## SOURCE MATERIAL

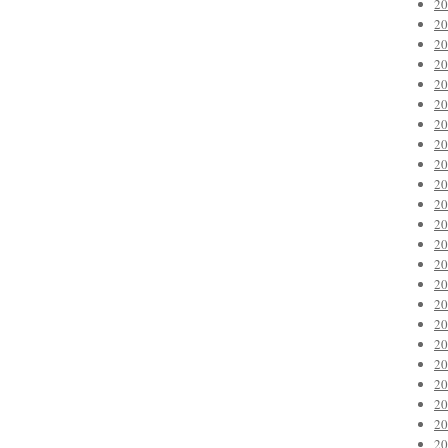
2
2
2
2
2
2
2
2
2
2
2
2
2
2
2
2
2
2
2
2
2
2
2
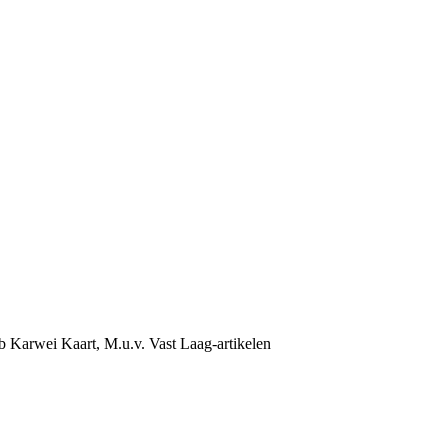
b Karwei Kaart, M.u.v. Vast Laag-artikelen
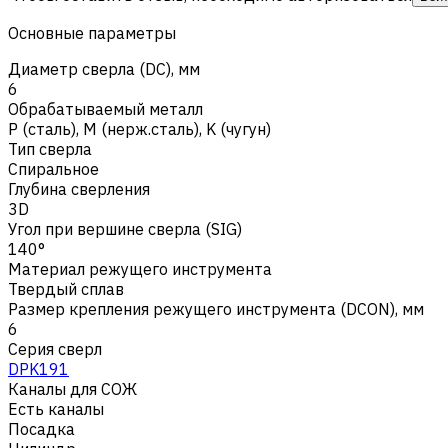
Основные параметры
Диаметр сверла (DC), мм
6
Обрабатываемый металл
Р (сталь)
,
M (нерж.сталь)
,
K (чугун)
Тип сверла
Спиральное
Глубина сверления
3D
Угол при вершине сверла (SIG)
140°
Материал режущего инструмента
Твердый сплав
Размер крепления режущего инструмента (DCON), мм
6
Серия сверл
DPK191
Каналы для СОЖ
Есть каналы
Посадка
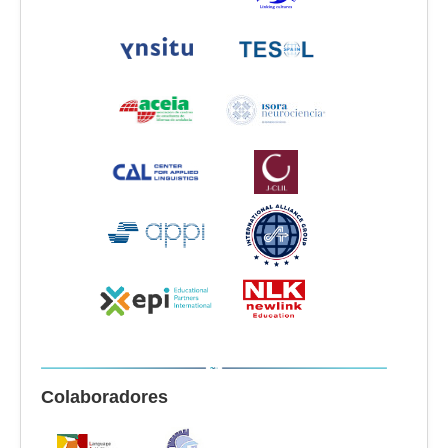
Colaboradores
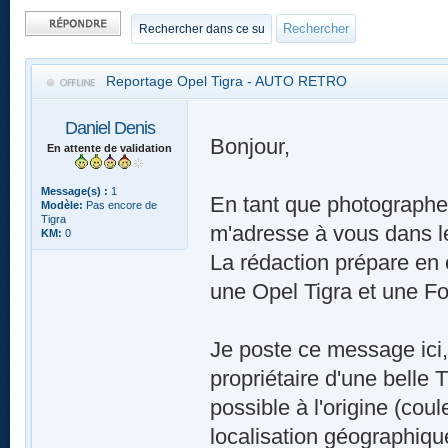
Publier une
réponse
Reportage Opel Tigra - AUTO RETRO
Daniel Denis
Bonjour,
En attente de validation
Message(s) :
1
En tant que photograph
Modèle:
Pas encore de
Tigra
m'adresse à vous dans le 
KM:
0
La rédaction prépare en 
une Opel Tigra et une F
Je poste ce message ici, 
propriétaire d'une belle
possible à l'origine (coul
localisation géographiq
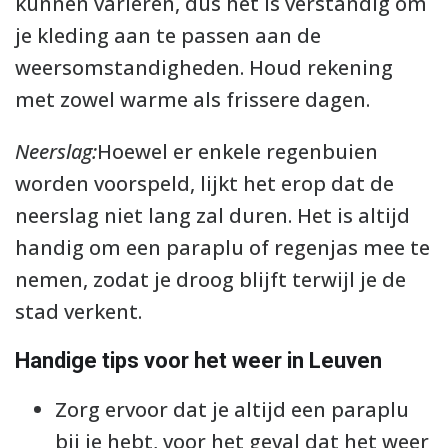
kunnen variëren, dus het is verstandig om
je kleding aan te passen aan de
weersomstandigheden. Houd rekening
met zowel warme als frissere dagen.
Neerslag:
Hoewel er enkele regenbuien
worden voorspeld, lijkt het erop dat de
neerslag niet lang zal duren. Het is altijd
handig om een paraplu of regenjas mee te
nemen, zodat je droog blijft terwijl je de
stad verkent.
Handige tips voor het weer in Leuven
Zorg ervoor dat je altijd een paraplu
bij je hebt, voor het geval dat het weer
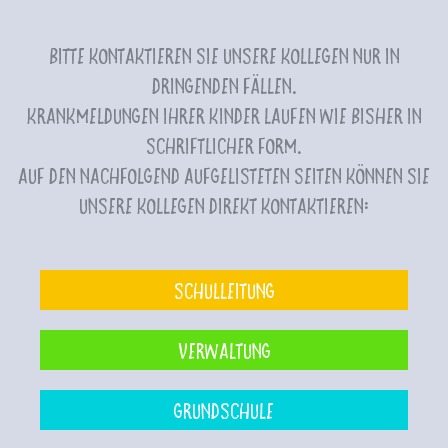
Bitte kontaktieren Sie unsere Kollegen nur in
dringenden Fällen.
Krankmeldungen Ihrer Kinder laufen wie bisher in
schriftlicher Form.
Auf den nachfolgend aufgelisteten Seiten können Sie
unsere Kollegen direkt kontaktieren:
Schulleitung
Verwaltung
Grundschule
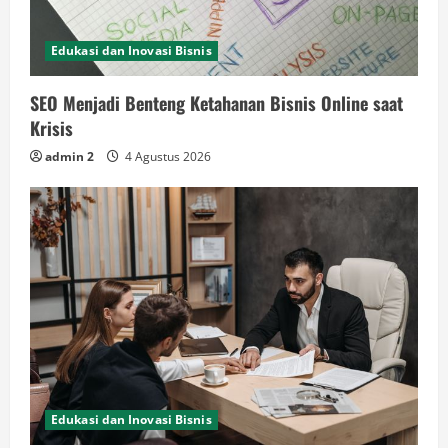
Edukasi dan Inovasi Bisnis
SEO Menjadi Benteng Ketahanan Bisnis Online saat
Krisis
admin 2
4 Agustus 2026
Edukasi dan Inovasi Bisnis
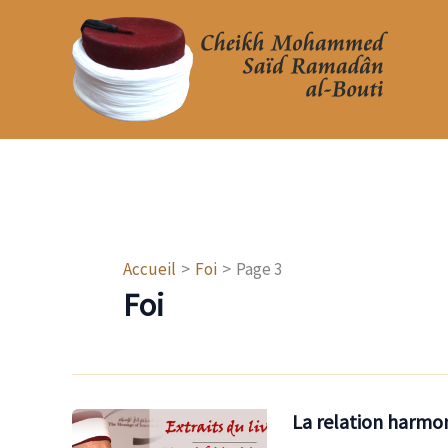
Aller
au
contenu
Accueil
Foi
Page 3
Foi
La relation harmon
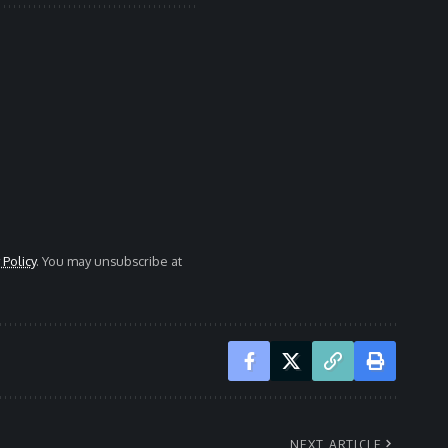
 Policy
. You may unsubscribe at
NEXT ARTICLE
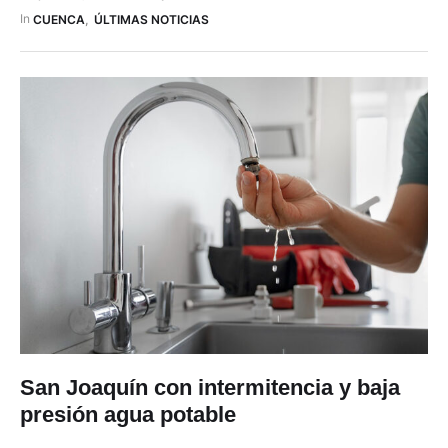
In 
CUENCA
,
ÚLTIMAS NOTICIAS
San Joaquín con intermitencia y baja
presión agua potable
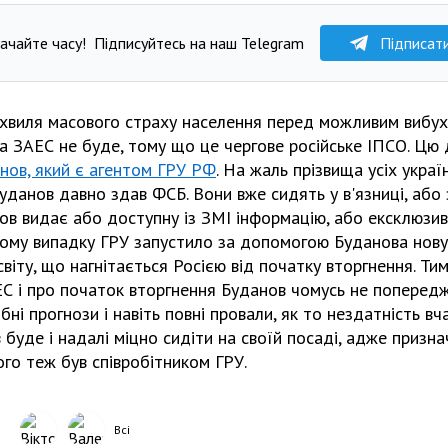
ачайте часу!
Підписуйтесь на наш Telegram
Підписат
 хвиля масового страху населення перед можливим вибухо
на ЗАЕС не буде, тому що це чергове російське ІПСО. Цю
нов, який є агентом ГРУ РФ
. На жаль прізвища усіх україн
Буданов давно здав ФСБ. Вони вже сидять у в'язниці, або
нов видає або доступну із ЗМІ інформацію, або ексклюзи
ному випадку ГРУ запустило за допомогою Буданова нову
світу, що нагнітається Росією від початку вторгнення. Ти
ЕС і про початок вторгнення Буданов чомусь не попередж
бні прогнози і навіть повні провали, як то нездатність в
 буде і надалі міцно сидіти на своїй посаді, адже призна
го теж був співробітником ГРУ.
Всі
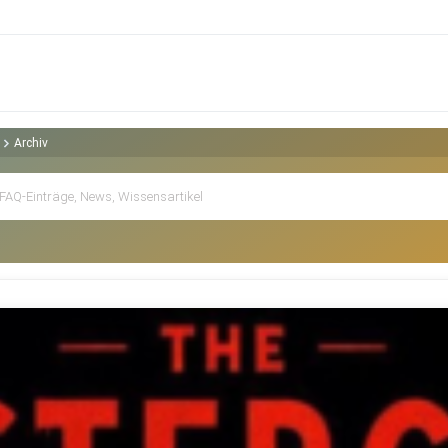
Archiv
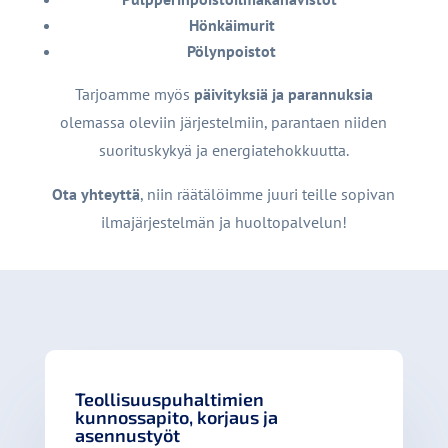
Hönkäimurit
Pölynpoistot
Tarjoamme myös
päivityksiä ja parannuksia
olemassa oleviin järjestelmiin, parantaen niiden
suorituskykyä ja energiatehokkuutta.
Ota yhteyttä
, niin räätälöimme juuri teille sopivan
ilmajärjestelmän ja huoltopalvelun!
Teollisuuspuhaltimien
kunnossapito, korjaus ja
asennustyöt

## PROBLEM TO SOLVE
Recast the text read from all of the items above as a single numbered list, one line per entry, with blank lines left out. Leave the pictures out of the answer.

## EXERCISE RESPONSE
1. 2
2. 2
3. 2
4. 2
5. 2
6. 2
7. 2
8. 2
9. 2
10. 2
11. 2
12. 2
13. 2
14. 2
15. 2
16. 2
17. 2
18. 2
19. 2
20. 2
21. 2
22. 2
23. 2
24. b Karwei Kaart, M.u.v. Vast Laag-artikelen
25. Основные параметры
26. Диаметр сверла (DC), мм
27. 6
28. Обрабатываемый металл
29. Р (сталь)
30. ,
31. M (нерж.сталь)
32. ,
33. K (чугун)
34. Тип сверла
35. Спиральное
36. Глубина сверления
37. 3D
38. Угол при вершине сверла (SIG)
39. 140°
40. Материал режущего инструмента
41. Твердый сплав
42. Размер крепления режущего инструмента (DCON), мм
43. 6
44. Серия сверл
45. DPK191
46. Каналы для СОЖ
47. Есть каналы
48. Посадка
49. Colaboradores
50. Publier une
51. réponse
52. Reportage Opel Tigra - AUTO RETRO
53. Daniel Denis
54. Bonjour,
55. En attente de validation
56. Message(s) :
57. 1
58. En tant que photograph
59. Modèle:
60. Pas encore de
61. Tigra
62. m'adresse à vous dans le 
63. KM:
64. 0
65. La rédaction prépare en 
66. une Opel Tigra et une F
67. Je poste ce message ici, 
68. propriétaire d'une belle
69. possible à l'origine (coul
70. localisation géographiq
71. kunnen variëren, dus het is verstandig om
72. je kleding aan te passen aan de
73. weersomstandigheden. Houd rekening
74. met zowel warme als frissere dagen.
75. Neerslag:
76. Hoewel er enkele regenbuien
77. worden voorspeld, lijkt het erop dat de
78. neerslag niet lang zal duren. Het is altijd
79. handig om een paraplu of regenjas mee te
80. nemen, zodat je droog blijft terwijl je de
81. stad verkent.
82. Handige tips voor het weer in Leuven
83. Zorg ervoor dat je altijd een paraplu
84. bij je hebt, voor het geval dat het weer
85. Bitte kontaktieren Sie unsere Kollegen nur in
86. dringenden Fällen.
87. Krankmeldungen Ihrer Kinder laufen wie bisher in
88. schriftlicher Form.
89. Auf den nachfolgend aufgelisteten Seiten können Sie
90. unsere Kollegen direkt kontaktieren:
91. Schulleitung
92. Verwaltung
93. Grundschule
94. Edukasi dan Inovasi Bisnis
95. SEO Menjadi Benteng Ketahanan Bisnis Online saat
96. Krisis
97. admin 2
98. 4 Agustus 2026
99. Edukasi dan Inovasi Bisnis
100. Aller
101. au
102. contenu
103. Accueil
104. Foi
105. Page 3
106. Foi
107. La relation harmon
108.  Policy
109. . You may unsubscribe at
110. NEXT ARTICLE
111. In 
112. CUENCA
113. ,
114. ÚLTIMAS NOTICIAS
115. San Joaquín con intermitencia y baja
116. presión agua potable
117. ачайте часу!
118. Підписуйтесь на наш Telegram
119. Підписат
120.  хвиля масового страху населення перед можливим вибухо
121. на ЗАЕС не буде, тому що це чергове російське ІПСО. Цю
122. нов, який є агентом ГРУ РФ
123. . На жаль прізвища усіх україн
124. Буданов давно здав ФСБ. Вони вже сидять у в'язниці, або
125. нов видає або доступну із ЗМІ інформацію, або ексклюзи
126. ному випадку ГРУ запустило за допомогою Буданова нову
127. світу, що нагнітається Росією від початку вторгнення. Ти
128. ЕС і про початок вторгнення Буданов чомусь не попередж
129. бні прогнози і навіть повні провали, як то нездатність в
130.  буде і надалі міцно сидіти на своїй посаді, адже призна
131. го теж був співробітником ГРУ.
132. Всі
133. Archiv
134. Hönkäimurit
135. Pölynpoistot
136. Tarjoamme myös
137. päivityksiä ja parannuksia
138. olemassa oleviin järjestelmiin, parantaen niiden
139. suorituskykyä ja energiatehokkuutta.
140. Ota yhteyttä
141. , niin räätälöimme juuri teille sopivan
142. ilmajärjestelmän ja huoltopalvelun!
143. Teollisuuspuhaltimien
144. kunnossapito, korjaus ja
145. asennustyöt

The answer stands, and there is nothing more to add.